Goal of the exercise :: Whenever the word "grey" appears in a line of the listing, copy that line.

=== Provided records ===

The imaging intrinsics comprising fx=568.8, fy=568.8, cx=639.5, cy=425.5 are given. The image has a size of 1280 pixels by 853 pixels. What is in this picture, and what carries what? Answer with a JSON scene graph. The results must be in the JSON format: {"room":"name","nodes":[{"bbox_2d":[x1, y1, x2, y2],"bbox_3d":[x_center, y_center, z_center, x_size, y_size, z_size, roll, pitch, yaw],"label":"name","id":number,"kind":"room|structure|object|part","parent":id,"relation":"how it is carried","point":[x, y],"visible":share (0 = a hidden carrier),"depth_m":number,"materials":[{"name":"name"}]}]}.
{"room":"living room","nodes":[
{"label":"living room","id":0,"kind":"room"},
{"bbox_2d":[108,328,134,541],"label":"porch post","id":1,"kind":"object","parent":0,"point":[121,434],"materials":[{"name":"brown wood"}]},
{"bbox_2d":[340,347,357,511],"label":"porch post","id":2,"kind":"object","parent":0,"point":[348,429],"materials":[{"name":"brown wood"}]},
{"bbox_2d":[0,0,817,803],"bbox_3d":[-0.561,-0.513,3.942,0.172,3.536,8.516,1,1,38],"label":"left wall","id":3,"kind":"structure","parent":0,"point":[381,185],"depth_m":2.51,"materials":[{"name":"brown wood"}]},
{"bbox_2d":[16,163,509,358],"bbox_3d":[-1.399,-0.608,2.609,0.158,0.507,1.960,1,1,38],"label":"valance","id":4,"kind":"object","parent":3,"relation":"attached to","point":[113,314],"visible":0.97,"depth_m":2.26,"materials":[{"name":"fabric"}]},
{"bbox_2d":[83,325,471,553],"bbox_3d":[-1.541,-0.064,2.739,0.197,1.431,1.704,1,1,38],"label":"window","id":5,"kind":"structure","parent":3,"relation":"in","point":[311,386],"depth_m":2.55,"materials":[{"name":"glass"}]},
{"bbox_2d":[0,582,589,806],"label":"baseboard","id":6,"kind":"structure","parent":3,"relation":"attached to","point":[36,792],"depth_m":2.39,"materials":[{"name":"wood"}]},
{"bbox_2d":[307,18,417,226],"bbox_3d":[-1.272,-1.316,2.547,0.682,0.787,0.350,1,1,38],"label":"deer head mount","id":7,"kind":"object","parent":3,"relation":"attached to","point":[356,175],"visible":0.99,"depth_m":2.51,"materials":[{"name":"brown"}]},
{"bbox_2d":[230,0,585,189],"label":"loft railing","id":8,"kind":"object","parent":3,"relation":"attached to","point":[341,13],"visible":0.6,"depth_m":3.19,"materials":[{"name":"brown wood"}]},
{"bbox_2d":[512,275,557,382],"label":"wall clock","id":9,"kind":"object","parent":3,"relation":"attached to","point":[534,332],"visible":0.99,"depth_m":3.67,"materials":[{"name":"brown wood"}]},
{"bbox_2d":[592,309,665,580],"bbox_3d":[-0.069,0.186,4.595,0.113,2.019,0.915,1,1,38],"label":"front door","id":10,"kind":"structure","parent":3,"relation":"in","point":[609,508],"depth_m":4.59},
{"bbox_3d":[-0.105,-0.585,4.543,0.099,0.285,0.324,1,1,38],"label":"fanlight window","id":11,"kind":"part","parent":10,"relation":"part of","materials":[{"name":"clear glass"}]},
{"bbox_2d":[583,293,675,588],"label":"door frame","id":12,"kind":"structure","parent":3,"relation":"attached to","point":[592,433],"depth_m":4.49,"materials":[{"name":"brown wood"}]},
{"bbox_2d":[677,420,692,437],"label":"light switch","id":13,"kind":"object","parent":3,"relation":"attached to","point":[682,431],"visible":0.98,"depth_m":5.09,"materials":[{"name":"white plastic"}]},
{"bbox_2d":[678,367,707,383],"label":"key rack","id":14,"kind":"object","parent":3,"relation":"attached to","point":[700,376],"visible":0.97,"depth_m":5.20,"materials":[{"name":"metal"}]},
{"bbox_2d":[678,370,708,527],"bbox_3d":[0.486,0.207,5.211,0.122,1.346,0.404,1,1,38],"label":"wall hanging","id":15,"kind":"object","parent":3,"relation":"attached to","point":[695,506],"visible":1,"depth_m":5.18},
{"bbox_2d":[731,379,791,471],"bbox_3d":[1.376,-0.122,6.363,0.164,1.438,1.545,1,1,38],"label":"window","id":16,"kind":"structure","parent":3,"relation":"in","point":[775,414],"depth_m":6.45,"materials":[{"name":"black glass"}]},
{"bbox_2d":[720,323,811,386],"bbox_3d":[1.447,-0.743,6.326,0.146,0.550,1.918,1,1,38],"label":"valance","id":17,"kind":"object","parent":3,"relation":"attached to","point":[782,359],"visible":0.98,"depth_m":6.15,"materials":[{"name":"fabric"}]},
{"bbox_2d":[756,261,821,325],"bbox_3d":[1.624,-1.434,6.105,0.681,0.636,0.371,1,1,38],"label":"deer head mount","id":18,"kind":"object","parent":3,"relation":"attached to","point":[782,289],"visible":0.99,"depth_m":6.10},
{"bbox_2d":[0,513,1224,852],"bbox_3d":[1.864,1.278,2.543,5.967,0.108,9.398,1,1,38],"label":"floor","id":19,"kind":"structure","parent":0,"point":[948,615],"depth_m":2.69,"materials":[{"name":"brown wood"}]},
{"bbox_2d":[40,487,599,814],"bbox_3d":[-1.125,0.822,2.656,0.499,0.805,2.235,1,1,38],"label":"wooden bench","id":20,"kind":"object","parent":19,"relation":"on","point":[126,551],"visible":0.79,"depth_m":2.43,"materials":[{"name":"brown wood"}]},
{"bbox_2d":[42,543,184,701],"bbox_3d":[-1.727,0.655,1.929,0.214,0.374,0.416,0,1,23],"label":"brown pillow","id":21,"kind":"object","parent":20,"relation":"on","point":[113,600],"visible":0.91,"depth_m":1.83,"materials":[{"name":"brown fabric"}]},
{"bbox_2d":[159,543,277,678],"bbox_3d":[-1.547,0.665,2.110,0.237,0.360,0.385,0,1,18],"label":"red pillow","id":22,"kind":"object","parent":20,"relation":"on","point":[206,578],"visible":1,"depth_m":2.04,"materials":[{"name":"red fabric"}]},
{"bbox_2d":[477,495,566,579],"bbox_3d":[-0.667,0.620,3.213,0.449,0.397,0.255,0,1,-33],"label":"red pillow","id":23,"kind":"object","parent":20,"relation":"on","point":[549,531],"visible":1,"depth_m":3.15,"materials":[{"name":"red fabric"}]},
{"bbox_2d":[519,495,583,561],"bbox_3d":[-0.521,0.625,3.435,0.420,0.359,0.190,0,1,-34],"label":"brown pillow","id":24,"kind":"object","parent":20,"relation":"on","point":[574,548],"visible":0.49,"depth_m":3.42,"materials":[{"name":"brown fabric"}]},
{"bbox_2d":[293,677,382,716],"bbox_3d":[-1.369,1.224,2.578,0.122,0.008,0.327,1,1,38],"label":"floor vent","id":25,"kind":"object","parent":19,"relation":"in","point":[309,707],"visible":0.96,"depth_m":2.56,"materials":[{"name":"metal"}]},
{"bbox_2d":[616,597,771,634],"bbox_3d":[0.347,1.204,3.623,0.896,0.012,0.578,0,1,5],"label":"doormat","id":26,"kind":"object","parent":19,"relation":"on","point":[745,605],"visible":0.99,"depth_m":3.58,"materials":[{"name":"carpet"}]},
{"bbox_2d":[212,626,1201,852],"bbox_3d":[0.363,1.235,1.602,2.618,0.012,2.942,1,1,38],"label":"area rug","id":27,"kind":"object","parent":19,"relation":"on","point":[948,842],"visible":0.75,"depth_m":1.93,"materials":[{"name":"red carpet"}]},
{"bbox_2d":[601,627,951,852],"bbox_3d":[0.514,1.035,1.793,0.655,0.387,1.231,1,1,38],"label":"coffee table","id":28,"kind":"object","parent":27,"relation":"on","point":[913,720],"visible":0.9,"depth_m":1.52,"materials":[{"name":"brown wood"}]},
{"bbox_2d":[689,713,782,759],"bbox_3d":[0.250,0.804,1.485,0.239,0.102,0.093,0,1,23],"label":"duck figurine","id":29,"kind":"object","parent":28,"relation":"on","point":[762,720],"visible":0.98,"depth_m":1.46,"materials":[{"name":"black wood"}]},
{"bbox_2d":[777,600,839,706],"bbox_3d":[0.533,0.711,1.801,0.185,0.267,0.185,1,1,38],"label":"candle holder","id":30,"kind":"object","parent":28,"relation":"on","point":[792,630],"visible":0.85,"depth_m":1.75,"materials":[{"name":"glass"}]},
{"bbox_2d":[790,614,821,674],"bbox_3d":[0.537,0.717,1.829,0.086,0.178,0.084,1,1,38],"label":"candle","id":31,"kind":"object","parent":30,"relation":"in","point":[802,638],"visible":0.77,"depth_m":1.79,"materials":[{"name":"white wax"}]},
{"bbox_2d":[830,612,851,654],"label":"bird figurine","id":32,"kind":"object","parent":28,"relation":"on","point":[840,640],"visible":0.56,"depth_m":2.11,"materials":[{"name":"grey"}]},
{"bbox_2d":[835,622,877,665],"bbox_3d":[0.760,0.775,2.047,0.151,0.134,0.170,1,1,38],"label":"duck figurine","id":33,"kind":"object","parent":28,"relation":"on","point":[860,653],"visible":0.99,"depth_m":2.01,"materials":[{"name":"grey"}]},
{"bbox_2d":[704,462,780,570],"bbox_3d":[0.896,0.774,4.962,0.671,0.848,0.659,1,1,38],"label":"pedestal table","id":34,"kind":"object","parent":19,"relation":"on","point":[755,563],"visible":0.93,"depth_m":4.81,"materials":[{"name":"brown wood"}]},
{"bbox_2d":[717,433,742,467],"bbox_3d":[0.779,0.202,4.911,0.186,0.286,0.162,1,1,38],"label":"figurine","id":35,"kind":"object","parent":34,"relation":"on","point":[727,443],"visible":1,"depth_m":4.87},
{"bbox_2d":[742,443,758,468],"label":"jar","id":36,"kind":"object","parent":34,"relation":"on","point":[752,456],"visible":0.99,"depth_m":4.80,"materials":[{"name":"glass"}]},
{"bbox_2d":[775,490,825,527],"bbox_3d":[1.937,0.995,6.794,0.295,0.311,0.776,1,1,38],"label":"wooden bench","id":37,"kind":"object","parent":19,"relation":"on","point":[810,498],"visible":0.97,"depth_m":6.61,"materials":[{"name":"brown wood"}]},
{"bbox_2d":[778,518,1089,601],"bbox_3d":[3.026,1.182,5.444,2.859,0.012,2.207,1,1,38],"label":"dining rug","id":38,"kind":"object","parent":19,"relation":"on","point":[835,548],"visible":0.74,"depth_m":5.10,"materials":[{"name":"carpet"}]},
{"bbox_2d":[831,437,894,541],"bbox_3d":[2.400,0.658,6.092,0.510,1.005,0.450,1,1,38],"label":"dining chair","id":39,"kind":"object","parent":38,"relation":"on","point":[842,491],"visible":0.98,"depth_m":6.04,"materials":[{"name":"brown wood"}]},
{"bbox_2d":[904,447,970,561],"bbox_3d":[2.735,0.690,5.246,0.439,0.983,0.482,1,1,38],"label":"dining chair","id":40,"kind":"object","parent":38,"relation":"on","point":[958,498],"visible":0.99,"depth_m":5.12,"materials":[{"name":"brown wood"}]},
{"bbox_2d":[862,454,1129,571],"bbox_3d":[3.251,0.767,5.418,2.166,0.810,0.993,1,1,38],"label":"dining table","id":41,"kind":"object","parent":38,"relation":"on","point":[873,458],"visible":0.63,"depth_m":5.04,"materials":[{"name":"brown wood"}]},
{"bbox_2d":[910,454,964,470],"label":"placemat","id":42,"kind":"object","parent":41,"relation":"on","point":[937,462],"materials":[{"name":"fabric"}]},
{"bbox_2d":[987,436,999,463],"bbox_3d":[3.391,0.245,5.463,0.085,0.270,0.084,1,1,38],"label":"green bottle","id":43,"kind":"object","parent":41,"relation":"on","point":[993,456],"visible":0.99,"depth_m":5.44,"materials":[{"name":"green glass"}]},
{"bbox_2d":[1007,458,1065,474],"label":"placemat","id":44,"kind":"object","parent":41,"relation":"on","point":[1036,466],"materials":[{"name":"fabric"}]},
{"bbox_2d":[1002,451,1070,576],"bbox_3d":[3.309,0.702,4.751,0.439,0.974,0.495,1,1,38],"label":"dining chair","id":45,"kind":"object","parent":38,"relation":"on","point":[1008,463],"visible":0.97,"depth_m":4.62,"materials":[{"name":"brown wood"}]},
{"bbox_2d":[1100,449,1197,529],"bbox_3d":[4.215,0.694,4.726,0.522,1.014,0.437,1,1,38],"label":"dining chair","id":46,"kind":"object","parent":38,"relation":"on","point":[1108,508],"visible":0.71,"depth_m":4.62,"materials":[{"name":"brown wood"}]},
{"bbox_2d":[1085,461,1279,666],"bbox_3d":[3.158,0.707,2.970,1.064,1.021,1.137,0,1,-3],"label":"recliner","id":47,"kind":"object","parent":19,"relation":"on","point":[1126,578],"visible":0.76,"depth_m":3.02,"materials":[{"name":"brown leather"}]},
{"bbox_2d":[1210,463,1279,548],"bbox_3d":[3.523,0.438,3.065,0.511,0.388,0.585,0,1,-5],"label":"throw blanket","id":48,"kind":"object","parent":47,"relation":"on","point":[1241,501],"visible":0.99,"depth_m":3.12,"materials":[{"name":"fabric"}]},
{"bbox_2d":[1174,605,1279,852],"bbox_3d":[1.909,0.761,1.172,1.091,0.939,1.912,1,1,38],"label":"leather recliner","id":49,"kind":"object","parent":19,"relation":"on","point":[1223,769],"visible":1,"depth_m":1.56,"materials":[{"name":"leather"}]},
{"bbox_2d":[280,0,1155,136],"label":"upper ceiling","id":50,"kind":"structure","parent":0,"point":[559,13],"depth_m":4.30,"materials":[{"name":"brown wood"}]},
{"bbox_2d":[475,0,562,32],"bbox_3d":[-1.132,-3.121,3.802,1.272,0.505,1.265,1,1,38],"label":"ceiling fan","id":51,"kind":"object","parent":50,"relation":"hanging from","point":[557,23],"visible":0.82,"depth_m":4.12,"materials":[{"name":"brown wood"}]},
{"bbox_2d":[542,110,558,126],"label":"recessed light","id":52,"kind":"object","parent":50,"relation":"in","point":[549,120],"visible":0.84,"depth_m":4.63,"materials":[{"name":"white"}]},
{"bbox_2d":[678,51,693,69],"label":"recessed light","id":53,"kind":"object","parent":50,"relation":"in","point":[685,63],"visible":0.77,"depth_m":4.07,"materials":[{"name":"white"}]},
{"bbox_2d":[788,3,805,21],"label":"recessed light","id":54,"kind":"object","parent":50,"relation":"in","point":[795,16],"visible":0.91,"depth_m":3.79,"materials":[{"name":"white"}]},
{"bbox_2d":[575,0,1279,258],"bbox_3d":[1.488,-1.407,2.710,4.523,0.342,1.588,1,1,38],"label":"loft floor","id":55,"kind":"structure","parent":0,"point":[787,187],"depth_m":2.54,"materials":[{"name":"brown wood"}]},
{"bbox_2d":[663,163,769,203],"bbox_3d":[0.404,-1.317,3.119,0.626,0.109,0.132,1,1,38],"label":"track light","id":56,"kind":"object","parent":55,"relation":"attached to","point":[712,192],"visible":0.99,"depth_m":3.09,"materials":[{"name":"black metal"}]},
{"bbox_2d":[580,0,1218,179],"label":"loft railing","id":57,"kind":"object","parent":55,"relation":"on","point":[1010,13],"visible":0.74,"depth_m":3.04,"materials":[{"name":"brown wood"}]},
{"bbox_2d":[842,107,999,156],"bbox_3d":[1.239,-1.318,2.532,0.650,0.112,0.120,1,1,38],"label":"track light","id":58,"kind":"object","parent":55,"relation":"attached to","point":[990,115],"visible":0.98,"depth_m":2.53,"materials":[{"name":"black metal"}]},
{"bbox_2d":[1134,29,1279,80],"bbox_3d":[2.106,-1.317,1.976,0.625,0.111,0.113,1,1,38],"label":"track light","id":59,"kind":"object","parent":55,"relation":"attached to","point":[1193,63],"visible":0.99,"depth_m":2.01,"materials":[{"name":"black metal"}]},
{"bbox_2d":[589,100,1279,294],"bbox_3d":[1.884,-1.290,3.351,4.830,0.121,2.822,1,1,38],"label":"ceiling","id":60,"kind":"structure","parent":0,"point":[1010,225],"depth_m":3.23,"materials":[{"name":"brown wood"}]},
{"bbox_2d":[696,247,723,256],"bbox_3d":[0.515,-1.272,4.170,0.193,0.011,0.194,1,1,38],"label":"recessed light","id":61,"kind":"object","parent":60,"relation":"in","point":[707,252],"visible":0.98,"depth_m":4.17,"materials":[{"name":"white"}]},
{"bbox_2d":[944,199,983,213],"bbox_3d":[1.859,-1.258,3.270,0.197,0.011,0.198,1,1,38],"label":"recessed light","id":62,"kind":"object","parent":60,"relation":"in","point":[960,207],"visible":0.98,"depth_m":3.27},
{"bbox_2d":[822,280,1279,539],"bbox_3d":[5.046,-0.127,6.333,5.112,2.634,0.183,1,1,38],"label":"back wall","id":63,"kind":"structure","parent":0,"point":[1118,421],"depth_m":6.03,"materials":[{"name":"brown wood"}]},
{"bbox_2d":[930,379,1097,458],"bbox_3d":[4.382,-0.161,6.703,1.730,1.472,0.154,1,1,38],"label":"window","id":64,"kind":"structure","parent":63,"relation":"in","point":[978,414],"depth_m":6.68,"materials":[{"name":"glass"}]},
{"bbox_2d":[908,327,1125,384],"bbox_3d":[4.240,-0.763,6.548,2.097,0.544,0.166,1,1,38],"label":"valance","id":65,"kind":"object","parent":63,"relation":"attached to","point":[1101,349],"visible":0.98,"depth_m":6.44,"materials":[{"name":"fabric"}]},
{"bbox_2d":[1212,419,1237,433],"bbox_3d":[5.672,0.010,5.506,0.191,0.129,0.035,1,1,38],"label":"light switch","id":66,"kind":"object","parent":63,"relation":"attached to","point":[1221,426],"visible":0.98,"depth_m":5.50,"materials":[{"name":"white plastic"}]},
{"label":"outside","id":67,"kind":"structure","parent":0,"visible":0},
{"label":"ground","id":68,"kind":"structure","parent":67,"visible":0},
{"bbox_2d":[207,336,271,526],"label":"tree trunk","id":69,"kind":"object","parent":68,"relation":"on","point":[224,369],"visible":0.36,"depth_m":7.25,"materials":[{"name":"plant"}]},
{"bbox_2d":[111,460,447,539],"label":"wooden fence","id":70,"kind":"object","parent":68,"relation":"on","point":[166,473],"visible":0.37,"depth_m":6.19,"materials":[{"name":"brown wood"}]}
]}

===

Answer below ::
{"bbox_2d":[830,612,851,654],"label":"bird figurine","id":32,"kind":"object","parent":28,"relation":"on","point":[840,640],"visible":0.56,"depth_m":2.11,"materials":[{"name":"grey"}]},
{"bbox_2d":[835,622,877,665],"bbox_3d":[0.760,0.775,2.047,0.151,0.134,0.170,1,1,38],"label":"duck figurine","id":33,"kind":"object","parent":28,"relation":"on","point":[860,653],"visible":0.99,"depth_m":2.01,"materials":[{"name":"grey"}]},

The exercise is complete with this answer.